= TO-DO ITEM =
Look through the data below. Pick out the lines holding the string "يجعلها".

= PROVIDED RECORDS =

+ + +

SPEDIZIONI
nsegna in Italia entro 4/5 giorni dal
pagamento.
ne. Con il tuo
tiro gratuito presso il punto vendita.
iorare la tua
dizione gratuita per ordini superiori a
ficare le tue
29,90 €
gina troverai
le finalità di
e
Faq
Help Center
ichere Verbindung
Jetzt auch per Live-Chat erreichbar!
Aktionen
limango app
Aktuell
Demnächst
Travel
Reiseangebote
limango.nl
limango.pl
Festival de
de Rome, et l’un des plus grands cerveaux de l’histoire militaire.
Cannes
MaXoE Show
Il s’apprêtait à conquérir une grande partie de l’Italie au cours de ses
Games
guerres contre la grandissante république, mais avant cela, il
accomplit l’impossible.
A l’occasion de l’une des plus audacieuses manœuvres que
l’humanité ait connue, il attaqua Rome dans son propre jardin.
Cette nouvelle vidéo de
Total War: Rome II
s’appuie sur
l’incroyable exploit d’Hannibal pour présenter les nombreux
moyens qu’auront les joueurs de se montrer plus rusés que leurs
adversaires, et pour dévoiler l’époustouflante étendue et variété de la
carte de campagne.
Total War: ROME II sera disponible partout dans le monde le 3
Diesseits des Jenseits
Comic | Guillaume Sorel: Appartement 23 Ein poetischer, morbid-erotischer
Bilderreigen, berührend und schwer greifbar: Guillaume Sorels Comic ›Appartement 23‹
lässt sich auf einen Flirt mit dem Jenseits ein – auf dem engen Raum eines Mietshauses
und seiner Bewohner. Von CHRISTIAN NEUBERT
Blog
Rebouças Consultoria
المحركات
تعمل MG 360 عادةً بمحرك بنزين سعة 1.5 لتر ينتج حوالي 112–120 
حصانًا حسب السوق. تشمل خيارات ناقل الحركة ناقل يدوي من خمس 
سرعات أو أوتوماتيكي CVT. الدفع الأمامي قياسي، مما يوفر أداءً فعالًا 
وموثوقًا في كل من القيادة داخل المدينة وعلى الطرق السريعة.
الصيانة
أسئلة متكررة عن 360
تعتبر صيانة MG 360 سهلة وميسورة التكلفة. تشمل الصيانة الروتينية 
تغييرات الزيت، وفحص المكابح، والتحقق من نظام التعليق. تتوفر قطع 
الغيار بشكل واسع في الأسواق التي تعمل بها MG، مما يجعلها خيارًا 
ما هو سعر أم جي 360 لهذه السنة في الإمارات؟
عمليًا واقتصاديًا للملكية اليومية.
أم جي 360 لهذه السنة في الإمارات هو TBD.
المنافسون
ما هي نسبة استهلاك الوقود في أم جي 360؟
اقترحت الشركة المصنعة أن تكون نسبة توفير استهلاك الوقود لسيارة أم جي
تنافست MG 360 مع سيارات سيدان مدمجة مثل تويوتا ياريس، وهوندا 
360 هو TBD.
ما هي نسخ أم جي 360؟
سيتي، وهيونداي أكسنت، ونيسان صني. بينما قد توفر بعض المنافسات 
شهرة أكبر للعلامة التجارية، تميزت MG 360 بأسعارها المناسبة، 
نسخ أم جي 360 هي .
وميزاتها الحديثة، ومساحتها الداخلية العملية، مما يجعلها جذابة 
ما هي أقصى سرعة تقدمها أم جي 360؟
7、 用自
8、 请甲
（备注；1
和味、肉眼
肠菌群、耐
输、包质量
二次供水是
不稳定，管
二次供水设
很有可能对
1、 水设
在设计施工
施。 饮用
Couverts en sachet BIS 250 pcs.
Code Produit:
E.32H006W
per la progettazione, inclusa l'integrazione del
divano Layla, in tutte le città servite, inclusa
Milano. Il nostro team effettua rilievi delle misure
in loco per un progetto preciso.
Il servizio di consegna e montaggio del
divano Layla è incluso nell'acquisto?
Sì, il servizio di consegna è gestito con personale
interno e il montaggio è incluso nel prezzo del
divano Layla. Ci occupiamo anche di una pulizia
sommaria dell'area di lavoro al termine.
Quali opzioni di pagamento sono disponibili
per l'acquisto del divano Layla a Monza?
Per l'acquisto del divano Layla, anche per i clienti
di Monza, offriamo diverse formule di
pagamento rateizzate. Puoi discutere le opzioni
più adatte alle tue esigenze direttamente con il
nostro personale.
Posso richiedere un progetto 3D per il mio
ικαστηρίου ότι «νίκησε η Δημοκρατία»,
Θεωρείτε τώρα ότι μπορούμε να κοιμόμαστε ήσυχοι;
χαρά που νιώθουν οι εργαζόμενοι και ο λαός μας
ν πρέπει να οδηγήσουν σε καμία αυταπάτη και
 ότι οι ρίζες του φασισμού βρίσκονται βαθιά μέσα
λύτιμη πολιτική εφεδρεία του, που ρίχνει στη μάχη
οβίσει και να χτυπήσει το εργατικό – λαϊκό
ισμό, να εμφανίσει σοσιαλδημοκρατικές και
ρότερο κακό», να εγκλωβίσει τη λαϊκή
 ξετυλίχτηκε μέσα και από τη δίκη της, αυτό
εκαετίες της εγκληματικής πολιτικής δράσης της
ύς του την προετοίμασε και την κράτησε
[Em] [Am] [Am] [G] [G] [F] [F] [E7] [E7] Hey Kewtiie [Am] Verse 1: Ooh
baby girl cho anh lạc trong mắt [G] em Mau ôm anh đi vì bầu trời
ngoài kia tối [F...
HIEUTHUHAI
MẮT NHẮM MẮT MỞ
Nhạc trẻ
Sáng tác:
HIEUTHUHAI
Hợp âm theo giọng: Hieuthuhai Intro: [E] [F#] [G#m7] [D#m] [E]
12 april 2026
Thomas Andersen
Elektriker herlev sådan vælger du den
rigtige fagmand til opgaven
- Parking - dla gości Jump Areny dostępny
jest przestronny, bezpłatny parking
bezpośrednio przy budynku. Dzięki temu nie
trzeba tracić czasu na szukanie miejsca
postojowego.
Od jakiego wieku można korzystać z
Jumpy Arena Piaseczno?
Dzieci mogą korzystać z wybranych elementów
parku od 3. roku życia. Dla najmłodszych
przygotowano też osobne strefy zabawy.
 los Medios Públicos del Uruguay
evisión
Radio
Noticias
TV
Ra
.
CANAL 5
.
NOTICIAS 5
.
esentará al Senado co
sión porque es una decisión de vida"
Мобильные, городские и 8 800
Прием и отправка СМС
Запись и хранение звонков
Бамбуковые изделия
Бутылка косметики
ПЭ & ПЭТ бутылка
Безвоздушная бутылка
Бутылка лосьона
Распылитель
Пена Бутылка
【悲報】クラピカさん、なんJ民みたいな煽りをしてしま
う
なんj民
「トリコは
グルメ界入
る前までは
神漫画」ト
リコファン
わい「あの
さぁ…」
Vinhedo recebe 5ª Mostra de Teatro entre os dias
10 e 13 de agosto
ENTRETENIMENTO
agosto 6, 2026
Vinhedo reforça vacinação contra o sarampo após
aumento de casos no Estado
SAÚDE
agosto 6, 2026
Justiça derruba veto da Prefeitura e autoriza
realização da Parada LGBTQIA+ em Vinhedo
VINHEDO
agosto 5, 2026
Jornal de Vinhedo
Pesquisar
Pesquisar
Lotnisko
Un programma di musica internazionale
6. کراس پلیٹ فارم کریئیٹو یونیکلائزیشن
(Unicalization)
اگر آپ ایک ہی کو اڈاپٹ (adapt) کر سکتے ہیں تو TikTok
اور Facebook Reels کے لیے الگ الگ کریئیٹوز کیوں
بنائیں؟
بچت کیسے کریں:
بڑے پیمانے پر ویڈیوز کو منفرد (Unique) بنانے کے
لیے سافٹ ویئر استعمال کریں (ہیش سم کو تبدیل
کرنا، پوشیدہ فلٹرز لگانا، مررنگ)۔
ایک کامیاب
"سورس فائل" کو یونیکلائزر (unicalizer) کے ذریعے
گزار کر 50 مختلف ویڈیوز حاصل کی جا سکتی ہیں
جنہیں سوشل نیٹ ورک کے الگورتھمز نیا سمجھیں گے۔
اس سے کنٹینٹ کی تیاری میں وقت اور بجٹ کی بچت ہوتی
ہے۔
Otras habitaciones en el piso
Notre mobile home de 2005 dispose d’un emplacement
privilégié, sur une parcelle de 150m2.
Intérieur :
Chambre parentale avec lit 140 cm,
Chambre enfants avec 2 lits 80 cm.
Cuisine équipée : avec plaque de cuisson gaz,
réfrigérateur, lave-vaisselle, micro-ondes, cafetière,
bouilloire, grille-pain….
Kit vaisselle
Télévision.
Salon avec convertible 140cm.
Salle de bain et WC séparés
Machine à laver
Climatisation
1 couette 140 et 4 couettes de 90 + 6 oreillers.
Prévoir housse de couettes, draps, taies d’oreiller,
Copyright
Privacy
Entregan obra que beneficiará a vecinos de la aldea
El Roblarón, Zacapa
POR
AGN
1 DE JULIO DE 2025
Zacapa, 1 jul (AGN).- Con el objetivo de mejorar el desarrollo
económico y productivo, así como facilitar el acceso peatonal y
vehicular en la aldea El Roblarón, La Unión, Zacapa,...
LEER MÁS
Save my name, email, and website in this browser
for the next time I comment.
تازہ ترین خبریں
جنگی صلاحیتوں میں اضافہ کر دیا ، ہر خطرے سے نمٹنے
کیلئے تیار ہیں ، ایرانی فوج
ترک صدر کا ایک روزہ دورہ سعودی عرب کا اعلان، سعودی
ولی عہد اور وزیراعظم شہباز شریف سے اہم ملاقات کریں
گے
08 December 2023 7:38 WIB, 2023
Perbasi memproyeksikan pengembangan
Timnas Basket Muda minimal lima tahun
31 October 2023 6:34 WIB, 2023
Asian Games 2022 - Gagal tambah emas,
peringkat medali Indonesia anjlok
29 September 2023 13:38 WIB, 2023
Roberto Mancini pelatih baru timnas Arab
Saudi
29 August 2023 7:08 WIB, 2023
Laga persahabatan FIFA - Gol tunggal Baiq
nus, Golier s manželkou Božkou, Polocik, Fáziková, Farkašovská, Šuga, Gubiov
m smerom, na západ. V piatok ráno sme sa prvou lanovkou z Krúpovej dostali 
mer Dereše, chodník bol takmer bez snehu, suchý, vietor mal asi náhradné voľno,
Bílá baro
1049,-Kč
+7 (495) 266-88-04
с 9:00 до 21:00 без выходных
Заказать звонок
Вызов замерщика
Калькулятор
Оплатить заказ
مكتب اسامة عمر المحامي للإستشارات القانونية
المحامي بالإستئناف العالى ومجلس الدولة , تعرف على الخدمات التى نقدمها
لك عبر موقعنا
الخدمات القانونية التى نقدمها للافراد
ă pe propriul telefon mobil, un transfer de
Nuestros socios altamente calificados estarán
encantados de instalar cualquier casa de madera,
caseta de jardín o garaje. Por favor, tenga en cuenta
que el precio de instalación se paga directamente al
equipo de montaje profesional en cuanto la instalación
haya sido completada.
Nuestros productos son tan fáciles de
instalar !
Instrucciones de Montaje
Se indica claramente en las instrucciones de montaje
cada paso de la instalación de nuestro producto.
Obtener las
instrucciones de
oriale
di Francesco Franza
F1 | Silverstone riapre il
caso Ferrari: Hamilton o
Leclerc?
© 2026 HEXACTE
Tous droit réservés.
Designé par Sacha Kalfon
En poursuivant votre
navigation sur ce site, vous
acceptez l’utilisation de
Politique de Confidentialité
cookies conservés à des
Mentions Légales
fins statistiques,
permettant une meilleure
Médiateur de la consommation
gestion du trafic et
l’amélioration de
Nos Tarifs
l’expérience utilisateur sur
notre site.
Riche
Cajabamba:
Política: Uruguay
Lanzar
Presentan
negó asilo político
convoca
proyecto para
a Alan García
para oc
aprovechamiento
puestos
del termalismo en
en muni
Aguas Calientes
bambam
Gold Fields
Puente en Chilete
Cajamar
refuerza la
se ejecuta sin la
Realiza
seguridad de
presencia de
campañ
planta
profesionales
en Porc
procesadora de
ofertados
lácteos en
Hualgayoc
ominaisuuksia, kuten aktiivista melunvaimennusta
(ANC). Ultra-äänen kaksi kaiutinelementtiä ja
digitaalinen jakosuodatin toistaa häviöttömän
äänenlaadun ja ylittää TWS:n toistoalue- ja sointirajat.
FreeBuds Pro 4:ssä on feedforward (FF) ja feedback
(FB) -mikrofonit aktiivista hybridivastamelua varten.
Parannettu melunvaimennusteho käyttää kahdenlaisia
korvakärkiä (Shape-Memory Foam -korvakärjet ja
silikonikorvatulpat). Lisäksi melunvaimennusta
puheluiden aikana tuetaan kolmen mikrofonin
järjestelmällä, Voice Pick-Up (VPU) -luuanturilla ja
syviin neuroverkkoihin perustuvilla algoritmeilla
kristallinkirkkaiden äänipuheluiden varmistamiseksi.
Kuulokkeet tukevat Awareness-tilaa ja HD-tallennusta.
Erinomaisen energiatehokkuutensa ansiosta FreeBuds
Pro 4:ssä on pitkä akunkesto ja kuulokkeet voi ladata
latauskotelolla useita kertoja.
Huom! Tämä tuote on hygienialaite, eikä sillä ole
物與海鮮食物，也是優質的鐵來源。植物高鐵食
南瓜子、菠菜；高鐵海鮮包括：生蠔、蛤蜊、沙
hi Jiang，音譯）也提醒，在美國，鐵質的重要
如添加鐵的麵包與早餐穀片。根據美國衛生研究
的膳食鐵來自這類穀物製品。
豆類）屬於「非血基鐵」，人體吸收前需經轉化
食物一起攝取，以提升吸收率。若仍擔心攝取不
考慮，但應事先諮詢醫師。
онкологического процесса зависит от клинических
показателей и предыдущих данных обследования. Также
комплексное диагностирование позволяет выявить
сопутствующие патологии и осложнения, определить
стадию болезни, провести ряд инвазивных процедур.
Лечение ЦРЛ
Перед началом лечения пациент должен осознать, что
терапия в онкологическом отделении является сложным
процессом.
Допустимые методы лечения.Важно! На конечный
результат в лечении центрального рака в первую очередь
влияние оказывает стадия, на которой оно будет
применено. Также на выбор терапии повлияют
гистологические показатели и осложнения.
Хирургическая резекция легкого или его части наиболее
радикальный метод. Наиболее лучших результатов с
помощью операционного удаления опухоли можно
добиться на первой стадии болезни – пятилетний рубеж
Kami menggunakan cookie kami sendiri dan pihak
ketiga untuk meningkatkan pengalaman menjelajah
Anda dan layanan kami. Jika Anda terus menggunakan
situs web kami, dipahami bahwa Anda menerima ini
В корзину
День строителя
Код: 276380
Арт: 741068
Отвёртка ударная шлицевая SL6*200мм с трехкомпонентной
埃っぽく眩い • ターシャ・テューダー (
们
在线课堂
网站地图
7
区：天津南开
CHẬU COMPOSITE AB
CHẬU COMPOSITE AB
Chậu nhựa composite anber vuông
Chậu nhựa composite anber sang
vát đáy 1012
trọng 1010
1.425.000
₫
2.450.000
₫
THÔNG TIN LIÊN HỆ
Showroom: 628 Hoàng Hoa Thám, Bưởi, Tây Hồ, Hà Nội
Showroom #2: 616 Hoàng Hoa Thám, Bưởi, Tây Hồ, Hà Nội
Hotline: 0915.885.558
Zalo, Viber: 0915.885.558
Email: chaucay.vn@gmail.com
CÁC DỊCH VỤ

+ + +

= TASK RESULT =
الغيار بشكل واسع في الأسواق التي تعمل بها MG، مما يجعلها خيارًا 
وميزاتها الحديثة، ومساحتها الداخلية العملية، مما يجعلها جذابة 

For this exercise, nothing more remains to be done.